#### SOURCE EXTRACT
-*-*-
I have a dataset of tweets that contains tweets mainly from English but also have several tweets in Indian Languages (such as Punjabi, Hindi, Tamil etc.). I want to keep only English language tweets and remove rows with different language tweets. I tried this [https://stackoverflow.com/questions/67786493/pandas-dataframe-filter-out-rows-with-non-english-text] and it worked on the sample dataset. However, when I tried it on my dataset it showed error:
LangDetectException: No features in text.
Also, I have already checked other question [https://stackoverflow.com/questions/69804094/drop-non-english-rows-pandasand] where the accepted answer talks about this error and mentioned that empty rows might be the reason for this error, so I already cleaned my dataset to remove all the empty rows.
Simple code which worked on sample data but not on original data:
from langdetect import detect
import pandas as pd
df = pd.read_csv('Sample.csv')
df_new = df[df.text.apply(detect).eq('en')]
print('New df is: ', df_new)
How can I check which row is producing error?
Thanks in Advance!
Use custom function for return True
if function detect
failed:
df = pd.read_csv('Sample.csv')
def f(x):
try:
detect(x)
return False
except:
return True
s = df.loc[df.text.apply(f), 'text']
Another idea is create new column filled by detect
, if failed return NaN
, last filtr rows with missing values to df1
and also df_new
with new column filled by ouput of function detect
:
df = pd.read_csv('Sample.csv')
def f1(x):
try:
return detect(x)
except:
return np.nan
df['new'] = df.text.apply(f1)
df1 = df[df.new.isna()]
df_new = df[df.new.eq('en')]
-*-*-
#### MATERIAL SHOWN
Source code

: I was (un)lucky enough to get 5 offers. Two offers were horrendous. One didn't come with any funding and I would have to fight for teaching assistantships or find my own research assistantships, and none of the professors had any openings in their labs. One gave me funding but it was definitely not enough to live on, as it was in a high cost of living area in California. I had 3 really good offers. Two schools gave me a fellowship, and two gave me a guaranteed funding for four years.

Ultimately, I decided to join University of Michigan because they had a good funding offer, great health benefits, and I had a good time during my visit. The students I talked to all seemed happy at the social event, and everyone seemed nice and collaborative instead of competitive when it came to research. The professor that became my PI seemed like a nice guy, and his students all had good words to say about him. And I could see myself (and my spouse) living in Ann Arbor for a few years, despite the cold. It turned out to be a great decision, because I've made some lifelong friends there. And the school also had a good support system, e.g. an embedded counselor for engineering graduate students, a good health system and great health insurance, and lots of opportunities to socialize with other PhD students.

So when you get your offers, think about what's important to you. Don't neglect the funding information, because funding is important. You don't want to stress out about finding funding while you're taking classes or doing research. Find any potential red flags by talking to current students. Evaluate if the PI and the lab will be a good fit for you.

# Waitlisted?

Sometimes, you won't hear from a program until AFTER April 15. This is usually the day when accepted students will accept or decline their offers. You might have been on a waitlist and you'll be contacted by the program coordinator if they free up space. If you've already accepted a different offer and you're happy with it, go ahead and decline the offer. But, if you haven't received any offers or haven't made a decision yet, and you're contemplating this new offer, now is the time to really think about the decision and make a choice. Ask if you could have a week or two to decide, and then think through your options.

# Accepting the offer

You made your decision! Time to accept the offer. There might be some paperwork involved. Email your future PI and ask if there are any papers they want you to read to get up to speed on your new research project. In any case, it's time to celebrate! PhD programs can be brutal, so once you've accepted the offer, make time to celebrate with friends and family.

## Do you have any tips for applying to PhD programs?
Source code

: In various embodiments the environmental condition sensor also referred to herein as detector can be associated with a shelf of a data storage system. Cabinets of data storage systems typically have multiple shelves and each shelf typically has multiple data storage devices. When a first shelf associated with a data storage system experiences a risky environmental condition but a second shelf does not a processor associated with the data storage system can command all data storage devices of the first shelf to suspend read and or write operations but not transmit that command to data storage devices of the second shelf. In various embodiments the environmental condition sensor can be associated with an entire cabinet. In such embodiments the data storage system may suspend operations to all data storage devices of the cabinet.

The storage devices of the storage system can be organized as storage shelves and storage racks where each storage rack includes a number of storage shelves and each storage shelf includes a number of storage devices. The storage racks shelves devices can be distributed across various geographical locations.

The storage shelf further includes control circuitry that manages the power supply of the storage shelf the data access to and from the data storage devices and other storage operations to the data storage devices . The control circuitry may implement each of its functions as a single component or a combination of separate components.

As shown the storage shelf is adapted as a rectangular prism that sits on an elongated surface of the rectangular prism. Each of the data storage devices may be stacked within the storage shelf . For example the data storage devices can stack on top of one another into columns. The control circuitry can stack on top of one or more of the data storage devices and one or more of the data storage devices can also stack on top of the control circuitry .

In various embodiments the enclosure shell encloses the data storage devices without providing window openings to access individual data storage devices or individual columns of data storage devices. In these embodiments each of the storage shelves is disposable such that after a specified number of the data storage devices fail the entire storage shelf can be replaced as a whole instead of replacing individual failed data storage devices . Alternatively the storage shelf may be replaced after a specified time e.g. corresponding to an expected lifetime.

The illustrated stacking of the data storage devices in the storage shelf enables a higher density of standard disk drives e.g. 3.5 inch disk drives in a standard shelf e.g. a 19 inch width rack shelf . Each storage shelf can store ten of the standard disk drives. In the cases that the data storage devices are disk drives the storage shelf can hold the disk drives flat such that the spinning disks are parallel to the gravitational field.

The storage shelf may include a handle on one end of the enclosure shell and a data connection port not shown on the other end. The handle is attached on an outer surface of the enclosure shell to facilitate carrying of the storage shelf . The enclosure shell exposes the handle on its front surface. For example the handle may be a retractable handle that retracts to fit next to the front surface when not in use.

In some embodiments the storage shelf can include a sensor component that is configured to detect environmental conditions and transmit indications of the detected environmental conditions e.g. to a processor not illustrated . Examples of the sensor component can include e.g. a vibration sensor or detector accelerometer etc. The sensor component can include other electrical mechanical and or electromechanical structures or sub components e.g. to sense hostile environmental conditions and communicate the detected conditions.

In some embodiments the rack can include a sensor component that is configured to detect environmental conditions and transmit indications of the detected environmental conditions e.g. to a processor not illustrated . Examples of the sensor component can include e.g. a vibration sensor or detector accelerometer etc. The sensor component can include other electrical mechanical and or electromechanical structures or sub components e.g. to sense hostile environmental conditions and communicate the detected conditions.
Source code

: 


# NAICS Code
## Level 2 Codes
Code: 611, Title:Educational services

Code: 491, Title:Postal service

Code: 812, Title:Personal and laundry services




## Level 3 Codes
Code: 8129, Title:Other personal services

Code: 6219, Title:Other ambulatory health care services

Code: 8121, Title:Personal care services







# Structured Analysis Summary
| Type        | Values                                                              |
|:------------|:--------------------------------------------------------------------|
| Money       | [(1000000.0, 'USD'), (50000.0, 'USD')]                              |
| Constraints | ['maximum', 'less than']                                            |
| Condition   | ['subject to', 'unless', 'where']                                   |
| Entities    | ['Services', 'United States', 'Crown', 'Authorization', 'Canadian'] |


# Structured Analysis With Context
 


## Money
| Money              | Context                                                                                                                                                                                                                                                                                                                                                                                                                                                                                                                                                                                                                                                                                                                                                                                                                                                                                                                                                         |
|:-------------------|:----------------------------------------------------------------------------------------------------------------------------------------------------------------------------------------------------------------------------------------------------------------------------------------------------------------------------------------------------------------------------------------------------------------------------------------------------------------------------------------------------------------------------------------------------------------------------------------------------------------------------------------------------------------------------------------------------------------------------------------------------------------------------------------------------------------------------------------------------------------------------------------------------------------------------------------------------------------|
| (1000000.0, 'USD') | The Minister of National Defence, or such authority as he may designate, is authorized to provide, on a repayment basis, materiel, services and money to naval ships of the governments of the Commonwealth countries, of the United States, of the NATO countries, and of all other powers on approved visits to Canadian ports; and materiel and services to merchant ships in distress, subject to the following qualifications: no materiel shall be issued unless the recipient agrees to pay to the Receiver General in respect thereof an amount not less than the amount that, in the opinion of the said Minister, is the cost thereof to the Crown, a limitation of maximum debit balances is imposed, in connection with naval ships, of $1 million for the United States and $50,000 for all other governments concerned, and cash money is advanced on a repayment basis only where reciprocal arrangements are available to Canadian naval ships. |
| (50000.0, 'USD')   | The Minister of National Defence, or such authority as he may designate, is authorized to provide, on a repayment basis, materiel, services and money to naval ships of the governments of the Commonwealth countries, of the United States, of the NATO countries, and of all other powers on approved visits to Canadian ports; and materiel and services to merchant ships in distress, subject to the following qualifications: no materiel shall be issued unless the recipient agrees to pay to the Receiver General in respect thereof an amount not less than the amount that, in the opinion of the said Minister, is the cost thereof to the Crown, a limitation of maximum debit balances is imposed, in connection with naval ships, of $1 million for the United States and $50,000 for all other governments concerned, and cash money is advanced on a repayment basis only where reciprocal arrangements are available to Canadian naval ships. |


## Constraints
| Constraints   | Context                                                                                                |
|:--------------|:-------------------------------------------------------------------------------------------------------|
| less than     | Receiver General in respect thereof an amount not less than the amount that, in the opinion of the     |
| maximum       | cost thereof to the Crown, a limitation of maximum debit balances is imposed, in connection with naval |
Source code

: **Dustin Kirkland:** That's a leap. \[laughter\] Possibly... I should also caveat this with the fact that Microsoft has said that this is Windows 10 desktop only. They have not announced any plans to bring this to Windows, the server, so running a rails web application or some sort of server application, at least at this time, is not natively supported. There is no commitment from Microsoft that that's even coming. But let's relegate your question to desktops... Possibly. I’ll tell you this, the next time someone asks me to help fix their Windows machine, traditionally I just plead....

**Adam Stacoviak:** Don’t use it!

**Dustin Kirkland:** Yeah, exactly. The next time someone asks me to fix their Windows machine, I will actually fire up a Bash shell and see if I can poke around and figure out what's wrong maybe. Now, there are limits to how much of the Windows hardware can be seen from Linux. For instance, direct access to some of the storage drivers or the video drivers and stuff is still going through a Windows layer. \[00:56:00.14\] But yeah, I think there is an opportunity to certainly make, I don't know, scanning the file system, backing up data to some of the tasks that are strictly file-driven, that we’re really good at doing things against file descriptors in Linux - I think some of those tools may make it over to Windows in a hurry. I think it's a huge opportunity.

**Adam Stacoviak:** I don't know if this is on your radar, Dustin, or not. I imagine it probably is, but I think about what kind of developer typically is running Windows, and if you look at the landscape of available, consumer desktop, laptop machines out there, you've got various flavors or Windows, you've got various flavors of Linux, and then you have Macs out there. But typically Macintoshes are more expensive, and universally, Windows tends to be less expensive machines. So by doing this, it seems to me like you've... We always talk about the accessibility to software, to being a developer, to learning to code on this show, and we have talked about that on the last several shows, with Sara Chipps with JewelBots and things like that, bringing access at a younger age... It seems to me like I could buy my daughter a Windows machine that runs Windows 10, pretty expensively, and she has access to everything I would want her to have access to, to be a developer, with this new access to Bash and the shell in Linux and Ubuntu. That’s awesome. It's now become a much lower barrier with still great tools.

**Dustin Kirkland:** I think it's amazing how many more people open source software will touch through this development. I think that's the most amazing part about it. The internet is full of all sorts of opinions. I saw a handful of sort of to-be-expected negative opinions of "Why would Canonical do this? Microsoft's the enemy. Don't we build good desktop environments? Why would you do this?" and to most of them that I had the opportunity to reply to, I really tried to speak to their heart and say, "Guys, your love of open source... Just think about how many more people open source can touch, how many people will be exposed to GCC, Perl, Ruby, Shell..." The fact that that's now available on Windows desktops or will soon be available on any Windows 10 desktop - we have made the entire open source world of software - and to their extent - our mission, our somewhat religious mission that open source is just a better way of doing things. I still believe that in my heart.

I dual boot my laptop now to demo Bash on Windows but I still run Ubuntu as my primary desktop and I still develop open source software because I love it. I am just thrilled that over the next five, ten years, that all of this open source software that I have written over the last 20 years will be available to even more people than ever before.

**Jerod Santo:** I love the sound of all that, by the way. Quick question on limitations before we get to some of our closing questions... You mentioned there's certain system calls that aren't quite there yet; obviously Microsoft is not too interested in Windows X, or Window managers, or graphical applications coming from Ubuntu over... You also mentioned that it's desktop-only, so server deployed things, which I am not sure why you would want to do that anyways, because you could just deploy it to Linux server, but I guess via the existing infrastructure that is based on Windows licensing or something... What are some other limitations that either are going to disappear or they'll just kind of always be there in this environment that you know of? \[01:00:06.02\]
-*-*-
Can you copy the part of the langdetect thread starting with "return False" and going on through "return detect(x)", word for word?

#### EXERCISE SOLUTION
return False
except:
return True
s = df.loc[df.text.apply(f), 'text']
Another idea is create new column filled by detect
, if failed return NaN
, last filtr rows with missing values to df1
and also df_new
with new column filled by ouput of function detect
:
df = pd.read_csv('Sample.csv')
def f1(x):
try:
return detect(x)